Le fleuve, le pont et les racines. Trois images qui restent gravées après la visite rapide du Pape François, environ six heures et trois événements avec leurs discours relatifs, à Budapest par une matinée encore pleinement estivale et un soleil chaud et fort, effronté.
Le fleuve: ce n’est pas le Danube car, comme l’a dit le Pape aux évêques lors de la première rencontre du matin, il existe «un fleuve d’eau vive, infiniment plus large et plus accueillant que votre grand Danube», et ce fleuve est l’eau qui jaillit de Jésus et de l’Evangile, qui atteint «l’aridité du monde et du cœur humain, le purifiant et le désaltérant». En ce qui concerne ce don de la grâce qui coule depuis plus de vingt siècles, le regard de ceux qui sont appelés à être les pasteurs du peuple des fidèles doit être attentif, capable à la fois de «conserver le passé et de regarder l’avenir». Et c’est là qu’intervient le thème de la tradition qui, selon les mots de Benoît xvi (catéchèse du 3 mai 2006) cités par François, «n’est pas une collection de choses, de mots, comme une boîte remplie de choses mortes: la Tradition est le fleuve de la vie nouvelle qui vient des origines, du Christ jusqu’à nous, et nous implique dans l’histoire de Dieu avec l’humanité». C’est pourquoi, a conclu le Pape, «le ministère épiscopal ne sert pas à répéter une nouvelle du passé, mais il est une voix prophétique de l’actualité éternelle de l’Evangile, dans la vie du saint Peuple de Dieu et dans l’histoire d’aujourd’hui».
Le pont: sur l’imposante masse d’eau de «votre Danube» s’élèvent plusieurs ponts, et surtout l’ancien et grandiose Pont des Chaînes qui relie les deux villes, Buda et Pest, il «ne les fusionne pas ensemble, mais les maintient unies» a dit le Pape dans son deuxième discours aux représentants du Conseil œcuménique des Eglises et à diverses communautés juives de Hongrie. Ce pont qui unit sans fusionner est le modèle de liens personnels et sociaux que le Pape propose aux croyants, un levain dans la société car, «chaque fois qu’il y a eu la tentation d’absorber l’autre, l’on n’a pas construit mais l’on a détruit, ainsi que lorsque l’on a voulu le ghettoïser plutôt que de l’intégrer». Il est donc nécessaire de repartir d’une «éducation à la fraternité» qui fait obstacle à «la résurgence de la haine» et «la menace de l’antisémitisme, qui continue de se répandre en Europe et ailleurs».

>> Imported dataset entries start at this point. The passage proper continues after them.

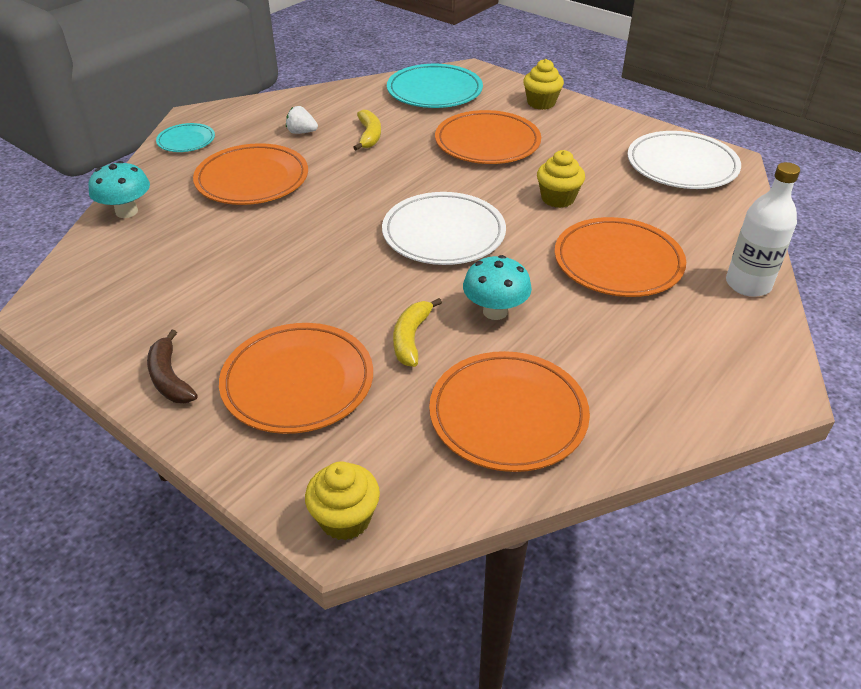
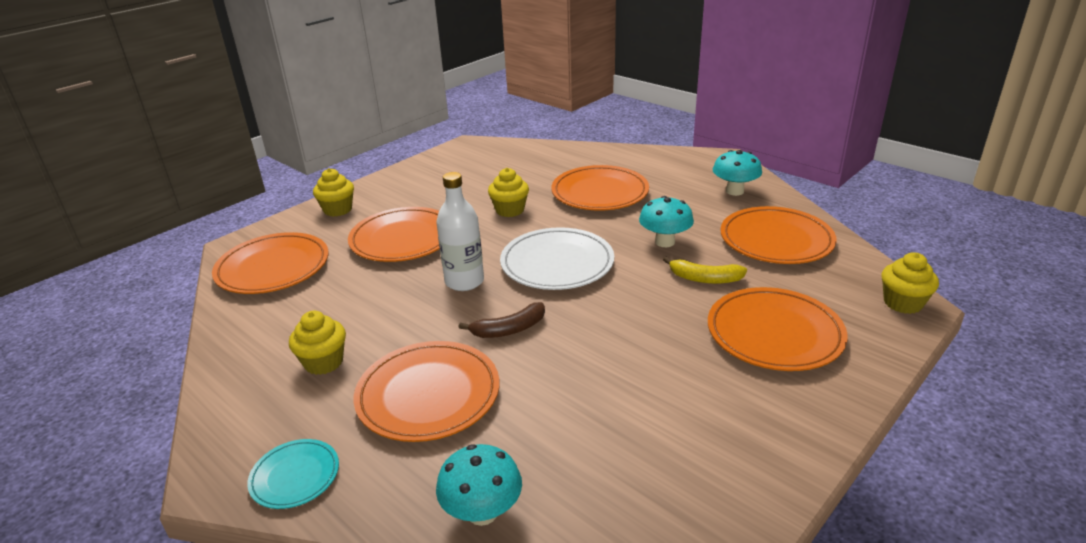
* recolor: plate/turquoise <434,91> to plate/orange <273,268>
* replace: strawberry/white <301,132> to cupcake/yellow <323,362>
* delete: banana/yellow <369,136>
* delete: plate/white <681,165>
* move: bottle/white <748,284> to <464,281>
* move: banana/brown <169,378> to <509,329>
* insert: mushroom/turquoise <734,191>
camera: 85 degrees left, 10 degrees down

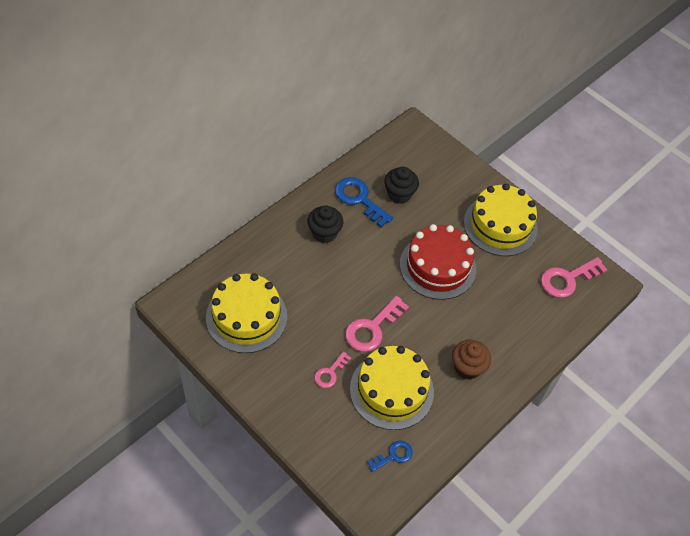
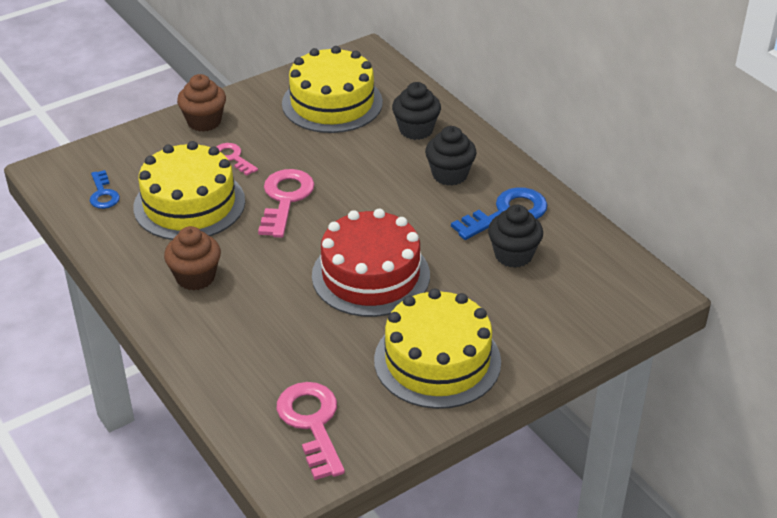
* rotate: key/pink <372,328> = <285,199> 45 degrees clockwise
* insert: cupcake/brown <204,122>
* insert: cupcake/black <416,130>
camera: 105 degrees right, 15 degrees down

Racines. En repartant toujours du Pont des Chaînes, le Pape a rappelé qu’il s’agit du plus ancien pont de la ville, traversé par de nombreuses générations, et qui, à ce titre, nous invite «à nous souvenir du passé». Nous y trouverons la souffrance et l’obscurité, les malentendus et les persécutions, mais en allant aux racines, nous découvrirons un patrimoine spirituel commun plus grand. Tel est le trésor qui nous permet de construire ensemble un avenir différent». Mémoire et futur se touchent, avenir et racines s’embrassent. Et là, le Pape, s’adressant toujours aux communautés juives hongroises, a cité la figure de Miklós Radnóti, un grand poète «brisé» par la fureur du nazisme, «dans l’abîme le plus sombre et le plus dépravé de l’humanité» mais qui a continué à donner son art à ceux qui viendraient après lui, à nous. François a souhaité rappeler un de ses derniers vers, le plus inten-se et le plus troublant: «Moi aussi, je suis une racine maintenant... J’étais une fleur, je suis devenu une racine» et il a ajouté une réflexion personnelle sur le fait que «nous aussi nous sommes appelés à devenir des racines. Souvent nous cherchons des fruits, ou des résultats, des affirmations» et ainsi, dit le Pape, nous oublions que dans les mains sages de Dieu nous sommes tous des semences: «Des semences qui se transforment en racines souterraines, des racines qui nourrissent la mémoire et font germer l’avenir». C’est peut-être à cela que pensait le Pape quand, dans son premier discours du matin aux évêques, il a repris l’image, citée à plusieurs reprises dans le passé, du pasteur qui doit marcher devant le troupeau, pour le guider, au milieu du troupeau, pour sentir son odeur, et derrière le troupeau pour réconforter les derniers, mais, a-t-il ajouté en improvisant, aussi pour prendre du recul et laisser de la place au troupeau, ce peuple saint et fidèle de Dieu qui possède une sagesse, un nez capable de trouver de bons pâturages. Des mots et des images forts, qui ouvrent le scénario à des discours très élevés et exigeants sur le thème de la liberté et de la responsabilité, que nous entendrons dans les prochains jours lors du voyage-pèlerinage du Pape en Slovaquie.